Pursuant to the Credit Agreement Amendment, the commitment fee on unused borrowings under the revolving credit facility portion of the Credit Agreement was increased to 1.0% per year, payable monthly. Also, as of May 20, 2009, the interest rate margin applicable to loans made under the Credit Agreement was increased to 4.0% in excess of LIBOR (as defined in the Credit Agreement Amendment) rate or 3.0% in excess of the Base Rate (as defined in the Credit Agreement Amendment), as selected by the Company. Giving effect to the increase in the interest rate margins, and after taking into account the elimination of the 2% interest rate penalty no longer payable as a result of the waiver of the deemed default, as of March 31, 2009, the weighted average interest rate on amounts outstanding under the Credit Agreement would have been 5.09%.
The Credit Agreement Amendment also provides for certain modifications to the approval rights of the lenders thereunder as it relates to approving future amendments thereto, and authorizes GE, as Agent, to exercise certain control over the Company's bank accounts.
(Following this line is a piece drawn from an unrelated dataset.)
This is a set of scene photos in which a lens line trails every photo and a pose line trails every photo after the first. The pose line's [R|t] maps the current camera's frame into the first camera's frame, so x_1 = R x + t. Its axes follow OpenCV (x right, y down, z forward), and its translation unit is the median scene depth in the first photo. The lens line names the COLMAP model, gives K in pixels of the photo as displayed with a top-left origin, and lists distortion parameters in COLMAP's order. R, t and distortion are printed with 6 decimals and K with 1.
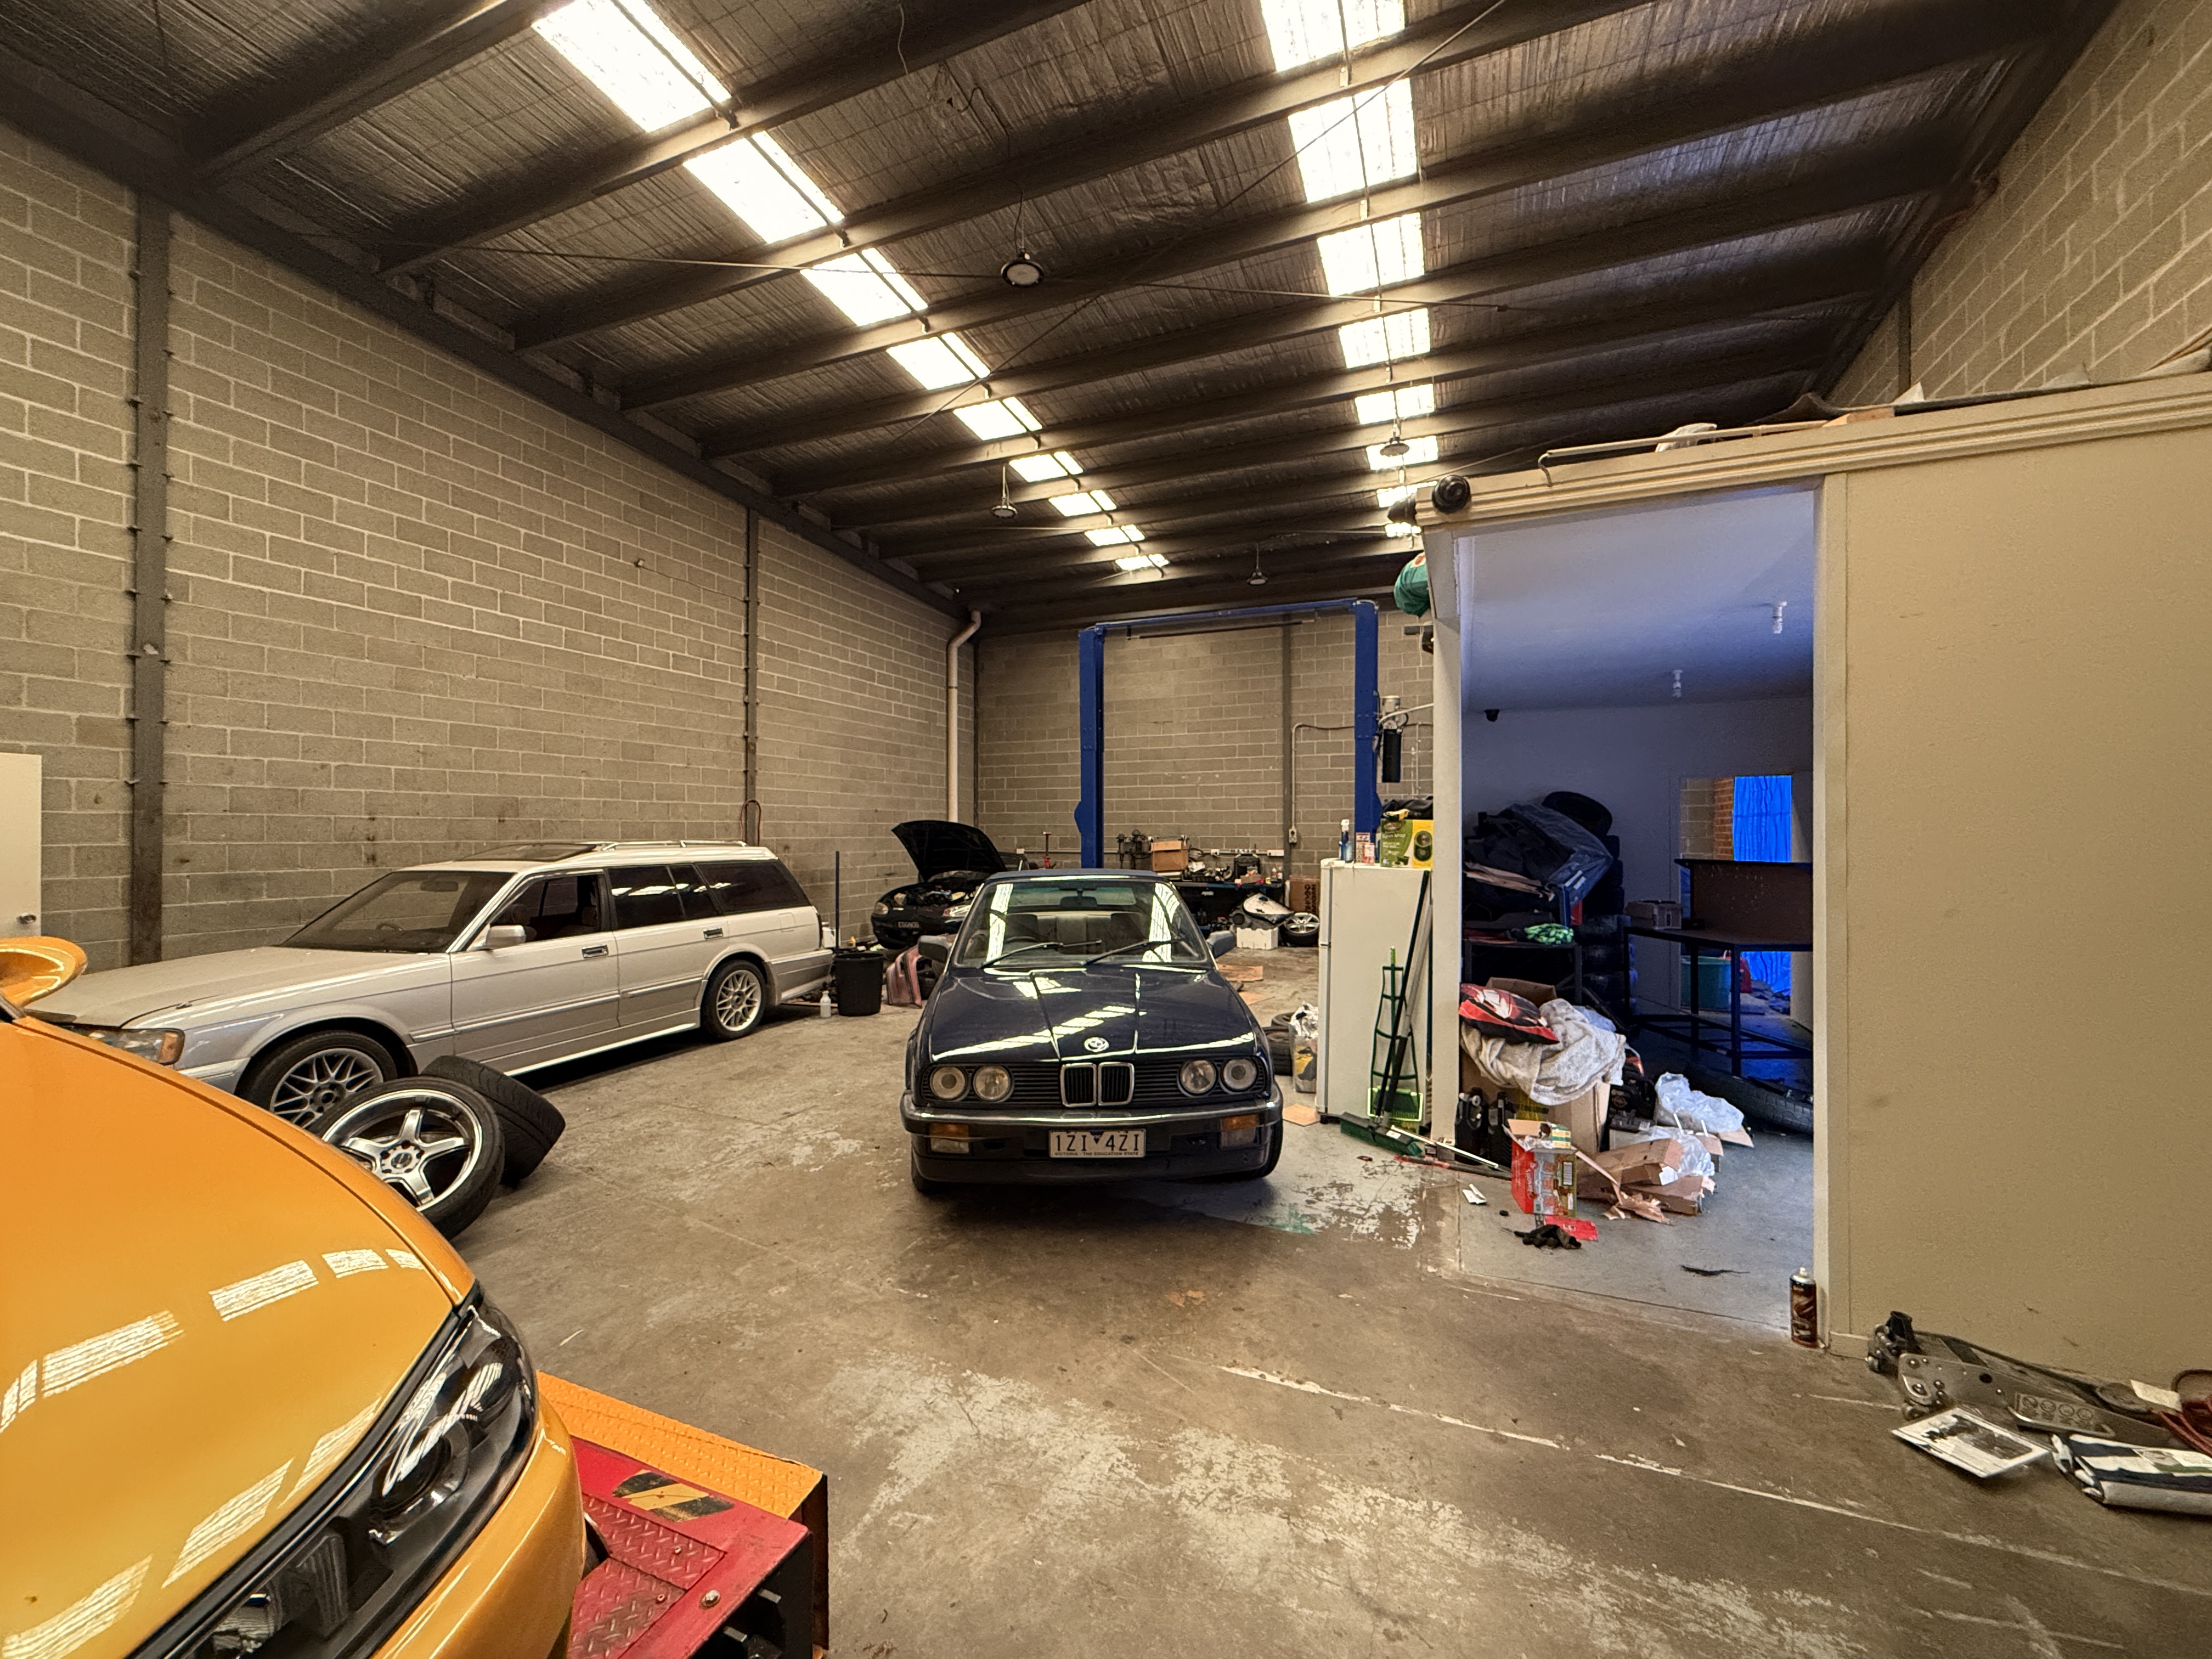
lens RADIAL K [[864.8, 0, 1100.2], [0, 864.8, 832.3], [0, 0, 1]] dist [-0.000386, -0.000538]
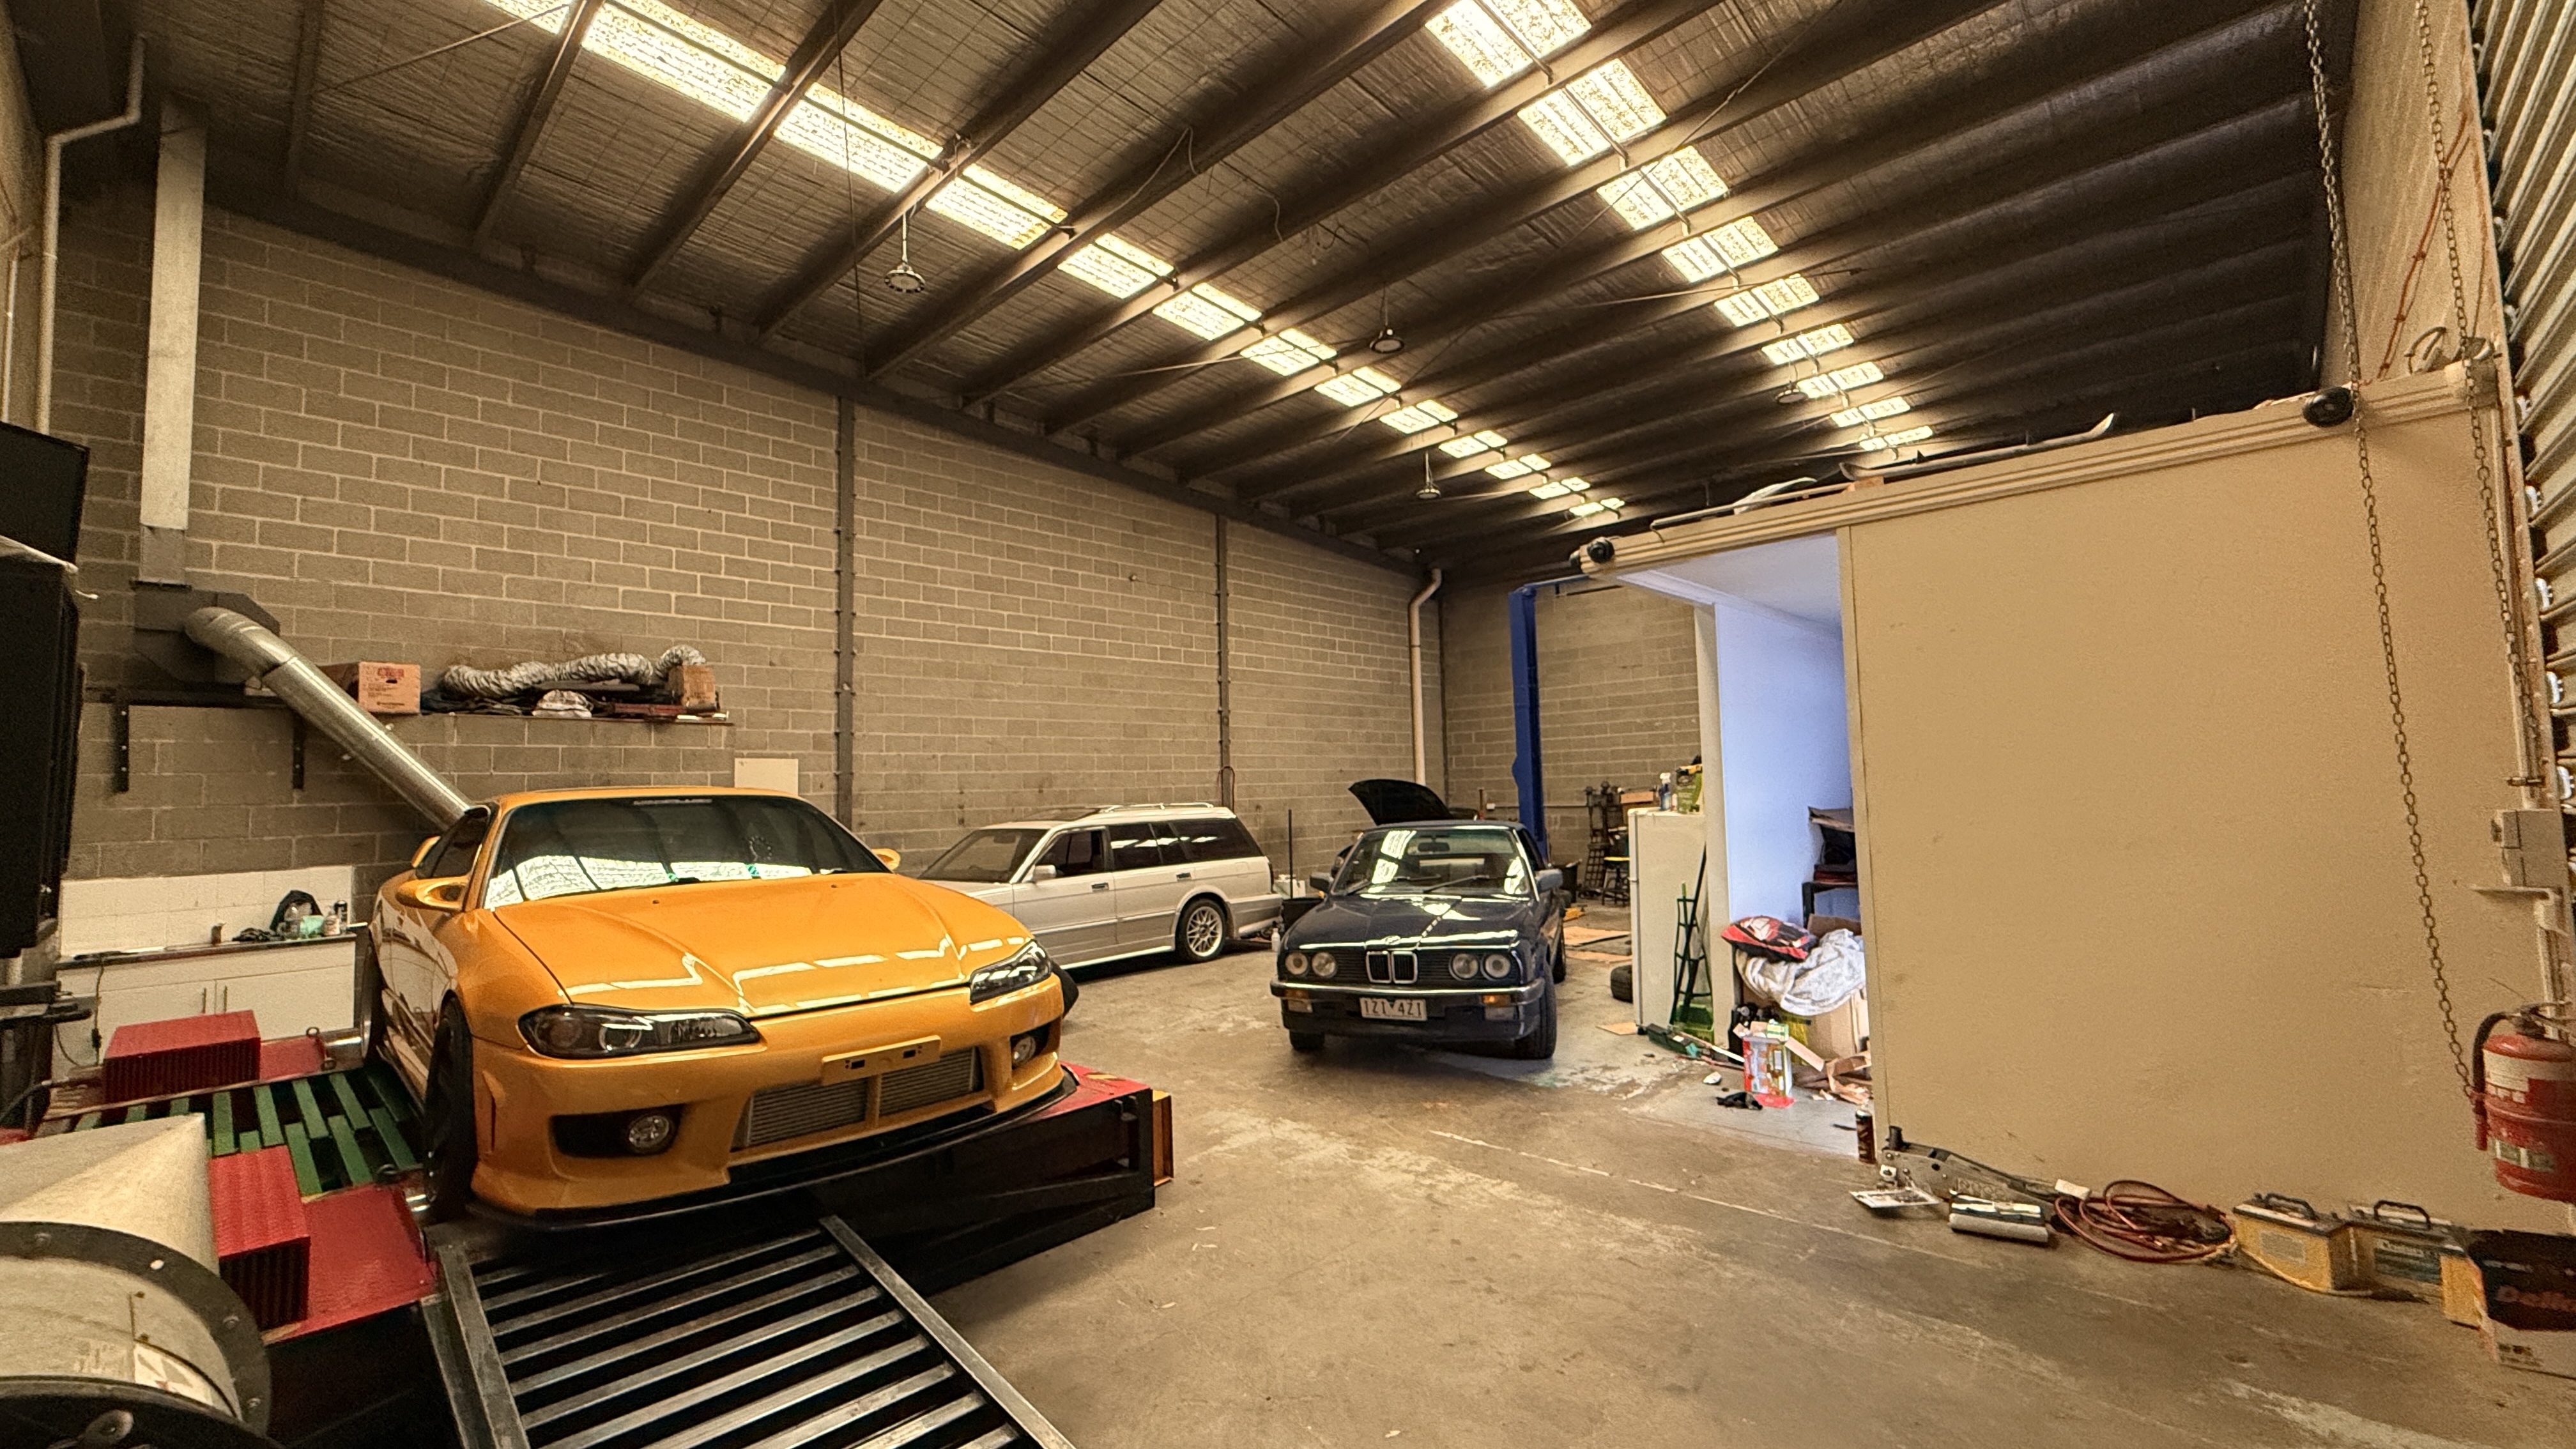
lens RADIAL K [[991.7, 0, 1298.4], [0, 991.7, 731.5], [0, 0, 1]] dist [-0.001823, -0.000172]
pose [[0.938483, -0.045784, -0.342278, 0.215096], [0.027064, 0.997875, -0.059274, -0.004272], [0.344264, 0.046364, 0.937727, -0.311219]]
Notwithstanding the foregoing, however, the Company cannot provide any assurances that it will be successful in obtaining an extension of the waiver described above, or any additional waivers, beyond June 20, 2009, or that the lenders under the Credit Agreement would grant any waivers, or enter into any amendments, with respect to defaults under the Credit Agreement that may arise in the future. The failure by the Company to obtain any necessary extensions, additional waivers or other amendments or modifications on commercially reasonable terms, on a timely basis, or at all, could result in severe liquidity issues and may delay or make impossible the implementation of the Company's strategy, and may materially adversely affect its financial condition and results of operations as well as its ability to operate as a going-concern.